Despite accumulating evidence that culture shapes the symptoms of autism spectrum disorder (ASD), no studies have yet applied the Self-Construal Scale to individuals with ASD. We compared the self-construals (measured using the Self-Construal Scale) of 31 high-functioning Japanese individuals with ASD with those of 60 typically developing (TD) individuals. We also examined how the self-construals of individuals with ASD related to their intelligence quotient, adverse childhood experiences, attention deficit hyperactivity disorder, ASD symptoms during adulthood and preschool years, and subjective well-being. Individuals with ASD were more likely to display independent self-construals than were TD individuals; unexpectedly, however, a substantial proportion of individuals with ASD (43.8%) displayed relatively interdependent self-construals.

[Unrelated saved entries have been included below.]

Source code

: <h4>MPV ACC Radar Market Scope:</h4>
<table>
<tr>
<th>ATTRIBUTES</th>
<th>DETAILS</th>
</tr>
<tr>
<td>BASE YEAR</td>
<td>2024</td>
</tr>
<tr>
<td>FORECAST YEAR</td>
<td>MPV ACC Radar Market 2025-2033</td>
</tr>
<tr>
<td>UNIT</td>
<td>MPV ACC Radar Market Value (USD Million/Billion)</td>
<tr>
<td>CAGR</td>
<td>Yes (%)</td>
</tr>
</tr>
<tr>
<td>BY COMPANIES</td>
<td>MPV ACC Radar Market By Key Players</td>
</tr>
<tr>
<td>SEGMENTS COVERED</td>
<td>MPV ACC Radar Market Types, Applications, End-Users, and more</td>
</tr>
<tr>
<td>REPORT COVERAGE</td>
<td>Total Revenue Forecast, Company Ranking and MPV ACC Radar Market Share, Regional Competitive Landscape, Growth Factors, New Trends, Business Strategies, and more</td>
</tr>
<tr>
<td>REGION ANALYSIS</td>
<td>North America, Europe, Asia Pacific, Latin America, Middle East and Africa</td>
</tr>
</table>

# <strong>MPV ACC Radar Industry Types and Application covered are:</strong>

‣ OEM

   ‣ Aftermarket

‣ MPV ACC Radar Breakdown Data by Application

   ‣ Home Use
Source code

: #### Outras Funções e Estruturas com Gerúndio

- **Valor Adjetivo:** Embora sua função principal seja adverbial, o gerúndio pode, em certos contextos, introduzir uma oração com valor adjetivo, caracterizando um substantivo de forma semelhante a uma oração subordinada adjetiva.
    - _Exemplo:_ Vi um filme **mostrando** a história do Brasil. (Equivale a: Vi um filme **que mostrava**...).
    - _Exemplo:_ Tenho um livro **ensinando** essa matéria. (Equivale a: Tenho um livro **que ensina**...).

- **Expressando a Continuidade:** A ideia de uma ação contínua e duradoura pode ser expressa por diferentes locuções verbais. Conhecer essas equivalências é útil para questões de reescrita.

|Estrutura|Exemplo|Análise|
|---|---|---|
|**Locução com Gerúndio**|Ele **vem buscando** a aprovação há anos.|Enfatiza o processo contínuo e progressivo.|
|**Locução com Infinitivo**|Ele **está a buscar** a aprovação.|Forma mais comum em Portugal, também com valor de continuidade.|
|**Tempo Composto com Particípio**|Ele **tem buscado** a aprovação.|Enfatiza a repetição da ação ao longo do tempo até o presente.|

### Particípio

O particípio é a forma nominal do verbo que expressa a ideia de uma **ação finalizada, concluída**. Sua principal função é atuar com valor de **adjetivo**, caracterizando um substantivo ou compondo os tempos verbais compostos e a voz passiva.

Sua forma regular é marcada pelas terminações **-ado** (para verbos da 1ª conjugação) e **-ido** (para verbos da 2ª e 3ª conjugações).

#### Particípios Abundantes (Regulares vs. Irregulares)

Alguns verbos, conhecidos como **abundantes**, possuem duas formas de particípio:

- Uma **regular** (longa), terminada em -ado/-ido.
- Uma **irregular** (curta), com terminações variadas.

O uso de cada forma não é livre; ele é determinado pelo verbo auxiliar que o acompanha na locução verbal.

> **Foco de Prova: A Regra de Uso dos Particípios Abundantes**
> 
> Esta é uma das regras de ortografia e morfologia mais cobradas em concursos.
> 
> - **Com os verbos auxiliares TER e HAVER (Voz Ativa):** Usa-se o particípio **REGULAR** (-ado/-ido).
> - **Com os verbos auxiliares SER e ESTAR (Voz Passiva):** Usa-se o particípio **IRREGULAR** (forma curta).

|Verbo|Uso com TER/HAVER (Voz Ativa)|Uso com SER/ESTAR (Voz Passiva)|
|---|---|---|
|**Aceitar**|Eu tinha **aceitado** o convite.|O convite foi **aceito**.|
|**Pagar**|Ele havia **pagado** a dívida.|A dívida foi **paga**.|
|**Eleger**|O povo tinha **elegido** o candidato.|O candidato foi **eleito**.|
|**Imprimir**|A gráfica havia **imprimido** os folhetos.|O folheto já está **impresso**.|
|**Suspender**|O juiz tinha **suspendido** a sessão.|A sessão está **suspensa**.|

Among individuals with ASD, self-construals were significantly associated with ASD symptoms during preschool years, and with satisfaction of the need for autonomy and frustration of the need for relatedness. Evaluating self-construals can help predict the subjective well-being of high-functioning individuals with ASD. Moreover, the Self-Construal Scale may be useful for understanding the heterogeneous phenotypes of ASD, based on its association with autistic symptoms during preschool years, suggesting that the scale is a potential tool to develop efficient interventions for high-functioning individuals with ASD. Autism Res 2020, 13: 947-958. © 2019 International Society for Autism Research, Wiley Periodicals, Inc. LAY SUMMARY: Autism Spectrum Disorders (ASD) are a group of disorders presenting a variety of symptoms and biological origins that can complicate choosing an intervention best suited for improving well-being. Results indicate that a self-construal scale could help understand individuals with high-functioning ASD by independent and interdependent self-construals that are associated with ASD symptoms during preschool years and adult subjective well-being. Our findings suggest that this scale can help understand ASD and select appropriate interventions.